Task 1
Write down the passage of the blog comment thread on Christianity from "A priest once" to "one religion's claims.", word for word.
Task 2
Extend the blog comment thread on Christianity, picking up right after its last sentence.

Document segment
= = = =

Both of these clearly state He is in control and we may not understand everything here...

Ok, back to the topic at hand. I don't think Jesus was married.

oh yea, and what I was getting at at first was the fact that whenever humans get in charge of things we mess them up... so of course when people that have corruption within them are in control of something... you will see it slowly start to get tainted. I have more to say, but its a quarter to 3 and iHave to get up in 3 hours to get the kids off to school... *hugs* talk to you later! GREAT POST BTW

Ms. Monkeythong said...

Am I the only person in the world who has not read the book? Nor care to? :-)

There is a problem when the crux of a religion balances on the life of the teacher more than than the teachings. As a ex-Catholic, turned Buddhist, I can back up and get some perspective on early church history since my faith doesn't depend on the fact of the historical Jesus. In fact, in Buddhism, the Dharma -- the teachings -- would still be the Dharma if the historical Buddha had never lived. Siddhartha simply became aware of the Dharma (thus becoming a Buddha, or Awakened One -- which is something we can all become) and taught it. Christians -- at least orthodox ones -- must accept the life of Jesus and the events in it as fact. My understanding (thanks, Elaine Pagels) is that many of the Gnostic sects were more like Buddhism in the sense that the teachings were more important than the born-died-resurrected story.

I'm tellin' ya, J., we gots to get together for coffee and chat! This is fun!

Ok, off to the pool.

cooper said...

Haven't seen it but have heard similar reviews and as I read the book and enjoyed it for what it was I don't often see movies based on books.

The history of Christianity is something I rarely attempt to dissect because it seems to get me into arguments with everyone.

I find the metamorphosis of Christianity into system of both philosophy and politics in order to prevent too much intellectualization by the masses quite interesting.

The sociological/philosophical and political entity becoming one and a fairly well thought out system by which the people were exploited, unbeknownst to themselves, by some very shrewd minds is just politics and control in slow motion.

Em said...

Jason hey ~

Got on fine and thanks!

haha Glad I didn't upset you w my comments. I'm kinda flirty ;-)

Em

The ZenFo Pro said...

Kfig:
Of course I go there...very few places I don't go these days ;)

Actually, I tried reading the DVC but just couldn't get into it. Reminded me too much of a lot of the other Holy Grail conspiracy theory books I've read.

As for women in the church, I think the big thing books and films like this accomplish is in promoting thought - the truth is, we don't really know much about it. That's why archeologists, anthropologists, historians, and the like research this part of global human history.

A priest once told me faith is not about answers; its about questions. Very good way to look at it, I think.

Smurf:
Lol...chica, personal statements really don't leave me much to like or dislike. Comment away! I may not agree with you on some things, but, dammit, this here is a free speech zone :)

Truth is, hon, nobody understands what's going on. Kfig's right - that's why it's called faith and not truth. There is no logical, rational methodology to determine the validity of any one religion's claims.

= = = =

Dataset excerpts
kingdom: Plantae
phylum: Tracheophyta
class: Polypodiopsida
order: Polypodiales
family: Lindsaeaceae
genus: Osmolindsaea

= = = =

Exercise answer 1
A priest once told me faith is not about answers; its about questions. Very good way to look at it, I think.

Smurf:
Lol...chica, personal statements really don't leave me much to like or dislike. Comment away! I may not agree with you on some things, but, dammit, this here is a free speech zone :)

Truth is, hon, nobody understands what's going on. Kfig's right - that's why it's called faith and not truth. There is no logical, rational methodology to determine the validity of any one religion's claims.

Exercise answer 2
Take, for instance, the quotes from Scripture you cite - there is enough historical evidence to pretty much prove, beyond much reasonable doubt, that the concept of a "Bible" is a man-made concept - given the sheer number of translations, the differences in canonical and apocryphal books between denominations, the discovery of the Nag Hammadi codices, etc, Holy Doctrine is indeed negotiable and apparently more fluid than water.

Personally, I think Jesus probably was married, or at least had some relationship, with a woman, probably Mary Magdeline. The line borrowed from the Gospel of Philip by Brown (and uttered by McKellen in the film) is one of many often used to support this claim.

But were they married? Did Jesus really do all the things attributed to him in the first place? Did they have kids?

Who knows? It is all open to debate - just as it was at the various eumenical councils centuries ago, during the Reformation, and in the current era.


MM:
I tried. Seriously. But just couldn't get into it - gave up two or three chapters into it. I'm a chapbook/short stories kinda guy ;)

Pool?!?


Cooper:
Lol...you? Arguments? For some reason, I just can't picture that happening ;)

You know, that's why I tend to think of political parties basically as secular church systems...


Em:
No prob. Of course not... who'd get upset at being called cute?

Smurf said...

Yes, Kim said that very well. Now, I don't think that Jesus was married, now I know there is a big debate on that.

But why would the church be listed as "the BRIDE of CHRIST" if he had an earthly bride?

Now yes there are many translations NOW... and you have always had a thing about the dead sea scrolls... but here is a thing for me... now... think about something... just food for thought... I am not asking you to think like I do, but think about this for a second... If God is God, you really don't think He could orchestrate the finding of the particular books he wanted put in what HE WANTED us to use as a reference to get to know Him? I sit here and argue the point, but you want to know a secret Jason, I am at a point in my life where... *sigh* I believe in God, I have enough fear in God to not be brave enough to say that Jesus is NOT who He said He was or that the WORD of GOD isn't His... but I wonder at times. Just about things... When I fell into my depression, it was because I have tried so hard for so long and yet... I keep getting screwed and my life seems to ... anyways... tmi for here... but... anyways... I think that the lustful factor couldn't be there for him to be a perfect sacrifice... he had to be a perfect sacrifice to carry our sins... "if you commit the sin in your heart... you have commited it" <-- bad paraphrase I know... but you know which one I am referring to. Also... why would Paul say its better to not get married so you could focus on God if Jesus had been married.. there are a lot of examples I could use for why I really don't think he was married...but I am very aware of the fact a lot of people believe he was...

honey.. you have several close female friends.. you and me... we were together a lot... we never came close to sex or marriage... just food for thought... and at least to me.. you and me... we were really close and I still love you with all my heart... *hugs* ;)

Ms. Monkeythong said...

Pool?!?

Yeah, you know -- the swimmin' pool. The kind with water in it. Some days I call our pool "Old Lady Soup" cuz of all the old ladies bobbing up and down in it.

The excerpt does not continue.